Bastam os primeiros dias de calor sufocante para que Portugal assista ao regresso daquela que se tornou a sua mais trágica e indesejada tradição. 
Com uma pontualidade que assusta, o termómetro sobe e o fumo volta a rasgar o horizonte. 
Ver a floresta arder logo nos primeiros dias de sol tornou-se um ritual doloroso de déjà-vu, um "clássico de verão" televisivo onde reconhecemos os mesmos rostos exaustos dos bombeiros e o eco das sirenes nas serras. 
Haverá nisto uma coincidência?

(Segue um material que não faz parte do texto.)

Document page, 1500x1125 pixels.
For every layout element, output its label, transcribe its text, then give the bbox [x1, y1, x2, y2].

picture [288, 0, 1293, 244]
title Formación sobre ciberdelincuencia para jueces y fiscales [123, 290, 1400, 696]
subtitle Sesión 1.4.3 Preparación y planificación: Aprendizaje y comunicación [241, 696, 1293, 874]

A meteorologia dita as condições perfeitas (a secura da terra e o vento forte), mas a verdade é que a natureza, por si só, raramente acende o fósforo. 
Esta repetição anual nasce quase sempre do gesto humano, seja pela negligência de uma queimada mal guardada, pelo descuido no campo ou pela mão criminosa que encontra no clima o cúmplice perfeito. O fogo que destrói o país partilha connosco a mesma autoria. 
A verdadeira inspiração reside na recusa em normalizar esta fatalidade. Não podemos aceitar a cinza como o fado inevitável da nossa paisagem. Que estes primeiros dias de calor sirvam de apelo à responsabilidade coletiva, pois cuidar da floresta é o pacto que assinamos com a nossa própria sobrevivência, para que o verão português volte a ser, um dia, apenas sinónimo de luz, mar e vida.